THE TASK
Locate, in the data below, the line that contains "4. **Comprehensive Testing**: Add" and the line that contains "3. **Register Tools**: Add"; reproduce exactly those two lines and every line between them, nothing more.
-- EXTRACTED RECORDS follows --
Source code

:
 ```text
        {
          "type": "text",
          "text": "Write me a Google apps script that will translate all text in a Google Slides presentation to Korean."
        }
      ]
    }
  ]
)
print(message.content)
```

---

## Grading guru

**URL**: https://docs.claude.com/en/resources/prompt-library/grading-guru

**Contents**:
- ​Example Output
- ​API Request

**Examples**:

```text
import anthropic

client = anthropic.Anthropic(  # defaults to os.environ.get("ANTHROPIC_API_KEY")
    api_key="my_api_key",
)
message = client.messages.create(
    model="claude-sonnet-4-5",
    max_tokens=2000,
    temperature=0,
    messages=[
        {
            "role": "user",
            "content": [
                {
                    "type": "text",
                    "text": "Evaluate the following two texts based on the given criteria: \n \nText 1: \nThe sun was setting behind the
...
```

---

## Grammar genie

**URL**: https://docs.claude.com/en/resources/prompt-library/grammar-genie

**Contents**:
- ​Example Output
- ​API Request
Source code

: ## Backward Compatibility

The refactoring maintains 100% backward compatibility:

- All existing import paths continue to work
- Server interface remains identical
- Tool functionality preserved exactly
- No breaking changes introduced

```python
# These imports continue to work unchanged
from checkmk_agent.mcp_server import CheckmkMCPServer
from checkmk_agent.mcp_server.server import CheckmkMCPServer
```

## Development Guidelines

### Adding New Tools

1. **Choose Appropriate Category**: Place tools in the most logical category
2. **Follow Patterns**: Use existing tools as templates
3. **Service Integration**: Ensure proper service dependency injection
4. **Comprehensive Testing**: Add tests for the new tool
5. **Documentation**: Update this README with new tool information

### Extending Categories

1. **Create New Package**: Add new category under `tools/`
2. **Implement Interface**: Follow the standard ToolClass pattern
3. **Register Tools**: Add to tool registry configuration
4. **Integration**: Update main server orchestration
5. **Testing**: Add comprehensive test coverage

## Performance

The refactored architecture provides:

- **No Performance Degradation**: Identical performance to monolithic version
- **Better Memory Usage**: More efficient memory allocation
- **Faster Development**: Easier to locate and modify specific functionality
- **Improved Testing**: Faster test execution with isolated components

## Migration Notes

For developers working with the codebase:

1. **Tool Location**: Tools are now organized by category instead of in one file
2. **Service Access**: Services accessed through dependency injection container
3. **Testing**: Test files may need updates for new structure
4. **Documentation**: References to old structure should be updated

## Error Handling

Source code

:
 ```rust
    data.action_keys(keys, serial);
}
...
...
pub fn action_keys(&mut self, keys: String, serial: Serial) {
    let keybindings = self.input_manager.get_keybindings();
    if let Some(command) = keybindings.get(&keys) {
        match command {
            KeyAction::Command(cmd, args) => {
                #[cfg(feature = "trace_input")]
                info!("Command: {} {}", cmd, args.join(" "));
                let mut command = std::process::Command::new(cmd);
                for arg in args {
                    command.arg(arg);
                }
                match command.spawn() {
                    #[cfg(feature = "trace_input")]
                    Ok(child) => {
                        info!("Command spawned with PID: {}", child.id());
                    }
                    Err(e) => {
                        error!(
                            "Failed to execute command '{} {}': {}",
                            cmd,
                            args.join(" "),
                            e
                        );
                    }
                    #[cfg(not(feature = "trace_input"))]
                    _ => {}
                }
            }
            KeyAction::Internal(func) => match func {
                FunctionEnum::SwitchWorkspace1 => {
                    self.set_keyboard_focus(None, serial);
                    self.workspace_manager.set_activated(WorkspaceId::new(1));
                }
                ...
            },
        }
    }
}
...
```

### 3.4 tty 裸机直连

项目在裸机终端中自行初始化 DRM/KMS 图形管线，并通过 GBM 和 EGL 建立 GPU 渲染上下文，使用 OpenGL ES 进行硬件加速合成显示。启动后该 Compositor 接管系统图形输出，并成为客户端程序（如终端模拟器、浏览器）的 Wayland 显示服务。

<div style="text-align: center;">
-- EXTRACTED RECORDS concluded --
FINISHED TASK
4. **Comprehensive Testing**: Add tests for the new tool
5. **Documentation**: Update this README with new tool information

### Extending Categories

1. **Create New Package**: Add new category under `tools/`
2. **Implement Interface**: Follow the standard ToolClass pattern
3. **Register Tools**: Add to tool registry configuration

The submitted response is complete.